The Australian share market continued to drop at the open, extending this week’s losses. The ASX200 index tumbled 1.6 per cent following negative leads from international markets. Sonic Healthcare (ASX:SHL) is leading the gains along with the gold stocks, with investors buying up before the company goes ex-dividend in a few days times. Media companies Southern Cross and Ooh! are leading the losses.
The S&P/ASX 200 index is 101 points lower at 6,295. On the futures market the SPI is pointing to a 114 point fall.
Citi has rated Netwealth Group (ASX:NWL) as a Buy. In a general update on wealth platforms in Australia, Citi analysts make it clear they anticipate ongoing downward pressure for the sector. The broker says two factors dominate that view: shaky equity markets and further cash rate cuts from the RBA. The house view at Citi is that the RBA will cut again in April. Earnings estimates have been reduced by double digits. Also, the analysts point out risk still exists that ANZ Bank ((ANZ)) could potentially lower the rate offered to Netwealth and HUB24 as the Big Four banks look to offset the decline in deposit margins.
Citi analysts believe the sector will try to compensate as much as possible through stringent cost control. Buy rating remains in place, but the price target for Netwealth Group declines to $8.80 from $9.60. Shares in Netwealth Group (ASX:NWL) are trading 4.8 per cent lower at $6.73.
Local economic news
Australian retail turnover fell 0.3 per cent in January 2020 in figures released this morning by the ABS.

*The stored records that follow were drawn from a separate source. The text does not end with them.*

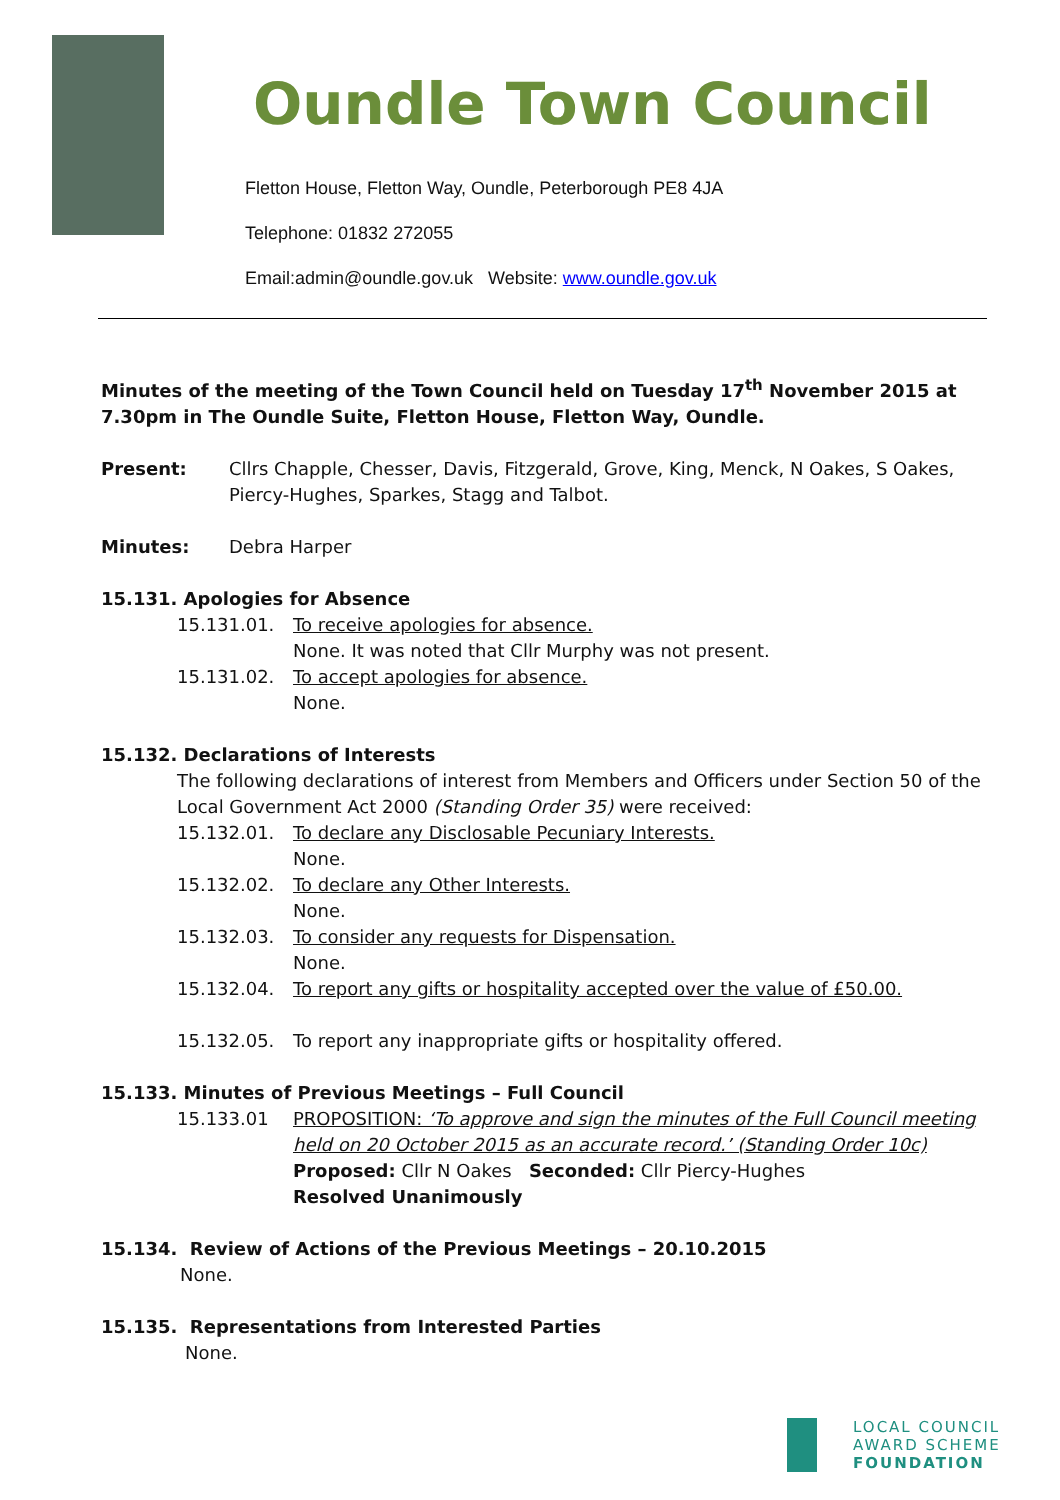Oundle Town Council
Fletton House, Fletton Way, Oundle, Peterborough PE8 4JA
Telephone: 01832 272055
Email:admin@oundle.gov.uk Website: www.oundle.gov.uk
Minutes of the meeting of the Town Council held on Tuesday 17<sup>th</sup> November 2015 at 7.30pm in The Oundle Suite, Fletton House, Fletton Way, Oundle.
Present: Cllrs Chapple, Chesser, Davis, Fitzgerald, Grove, King, Menck, N Oakes, S Oakes, Piercy-Hughes, Sparkes, Stagg and Talbot.
Minutes: Debra Harper
15.131. Apologies for Absence
15.131.01. To receive apologies for absence.
None. It was noted that Cllr Murphy was not present.
15.131.02. To accept apologies for absence.
None.
15.132. Declarations of Interests
The following declarations of interest from Members and Officers under Section 50 of the Local Government Act 2000 (Standing Order 35) were received:
15.132.01. To declare any Disclosable Pecuniary Interests.
None.
15.132.02. To declare any Other Interests.
None.
15.132.03. To consider any requests for Dispensation.
None.
15.132.04. To report any gifts or hospitality accepted over the value of £50.00.
15.132.05. To report any inappropriate gifts or hospitality offered.
15.133. Minutes of Previous Meetings – Full Council
15.133.01 PROPOSITION: ‘To approve and sign the minutes of the Full Council meeting held on 20 October 2015 as an accurate record.’ (Standing Order 10c)
Proposed: Cllr N Oakes Seconded: Cllr Piercy-Hughes
Resolved Unanimously
15.134. Review of Actions of the Previous Meetings – 20.10.2015
None.
15.135. Representations from Interested Parties
None.
LOCAL COUNCIL
AWARD SCHEME
FOUNDATION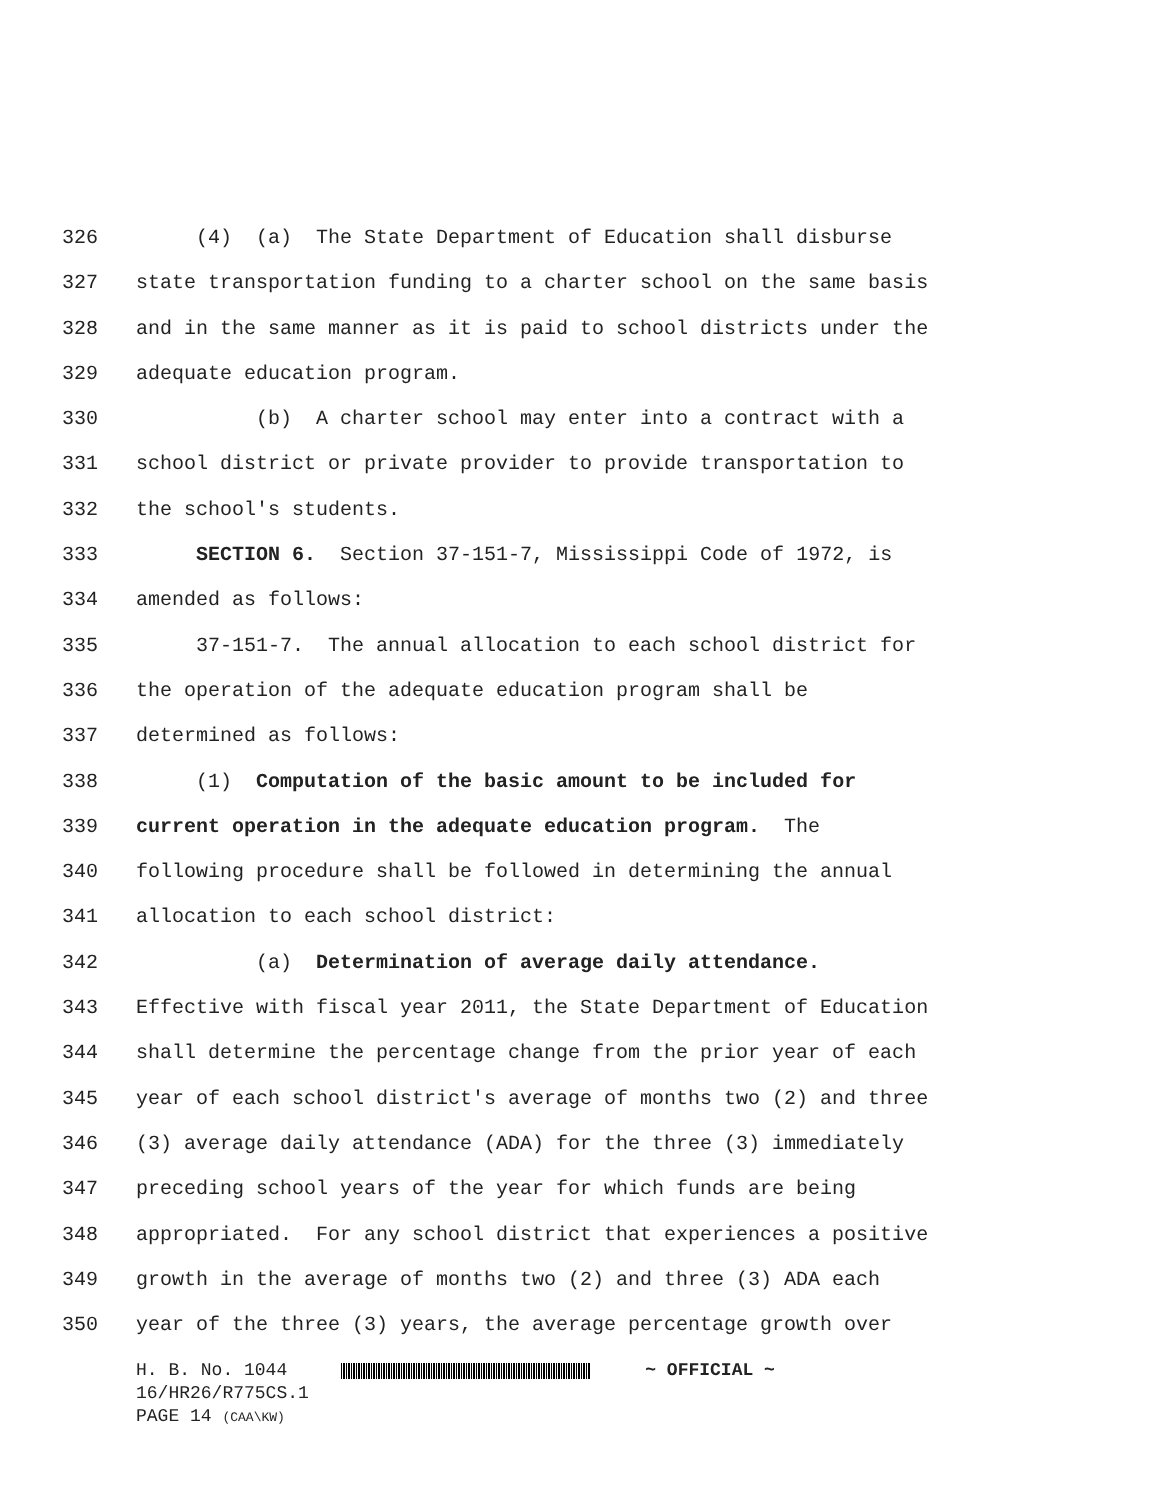326 (4) (a) The State Department of Education shall disburse
327 state transportation funding to a charter school on the same basis
328 and in the same manner as it is paid to school districts under the
329 adequate education program.
330 (b) A charter school may enter into a contract with a
331 school district or private provider to provide transportation to
332 the school's students.
333 SECTION 6. Section 37-151-7, Mississippi Code of 1972, is
334 amended as follows:
335 37-151-7. The annual allocation to each school district for
336 the operation of the adequate education program shall be
337 determined as follows:
338 (1) Computation of the basic amount to be included for
339 current operation in the adequate education program. The
340 following procedure shall be followed in determining the annual
341 allocation to each school district:
342 (a) Determination of average daily attendance.
343 Effective with fiscal year 2011, the State Department of Education
344 shall determine the percentage change from the prior year of each
345 year of each school district's average of months two (2) and three
346 (3) average daily attendance (ADA) for the three (3) immediately
347 preceding school years of the year for which funds are being
348 appropriated. For any school district that experiences a positive
349 growth in the average of months two (2) and three (3) ADA each
350 year of the three (3) years, the average percentage growth over
H. B. No. 1044 ~ OFFICIAL ~ 16/HR26/R775CS.1 PAGE 14 (CAA\KW)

This follows a fall of 0.7 per cent in December 2019.
Director of Quarterly Economy Wide Surveys, Ben James, said bushfires in January negatively impacted a range of retail businesses across a variety of industries and retailers reported a range of impacts that reduced customer numbers, including interruptions to trading hours and tourism.
The trend estimate for Australian retail turnover rose 0.1 per cent in January 2020, following a 0.1 per cent rise in December 2019. Compared to January 2019, the trend estimate rose 2.3 per cent.
Online retail turnover contributed 6.3 per cent to total retail turnover in original terms in January 2020. In January 2019, online retail turnover contributed 5.6 per cent to total retail.
Marine propulsion and gyro stabilisation company, VEEM (ASX:VEE) has successfully constructed the world’s largest and most powerful known gyrostabilizer. The stabilising device is due for delivery to Europe’s second largest ship builder, Damen Shipyards which consists of 36 shipbuilding and repair yards, employing 12,000 people worldwide. At 20 metric tonnes, the VG1000 SD easily eclipses the second largest gyro product VEEM produces, the VG260, which is approximately one quarter of the size of the VG1000 SD. VEEM Managing Director Mark Miocevich said the VG1000 SD has a broad potential market, with the product best suited to vessels 60 metres to 90 metres in length, which encompasses luxury and superyachts, defence and civil vessels, and has further commercial applications including windfarm services, oilfield services, crew transfer and ferries. Shares in VEEM (ASX:VEE) are trading 5.3 per cent lower at 45 cents.
Best and worst performers
The best performing sector is Consumer Staples, adding 0.1 per cent, while the worst performing sector is Information Technology, shedding 2.8 per cent.
The best performing stock in the S&P/ASX 200 is Gold Road Resources (ASX:GOR), rising 5.5 per cent to $1.45, followed by shares in Sonic Healthcare (ASX:SHL) and Regis Resources (ASX:RRL).
The worst performing stock in the S&P/ASX 200 is Ooh! Media (ASX:OML), dropping 8.2 per cent to $2.47, followed by shares in Southern Cross Media (ASX:SXL) and Janus Henderson Group (ASX:JHG).
Commodities and the dollar
Gold is trading at US$1,672 an ounce.
Iron ore price rose 1.7 per cent to US$92.57.
Iron ore futures are pointing to a fall of 0.9 per cent.
One Australian dollar is buying 66.10 US cents.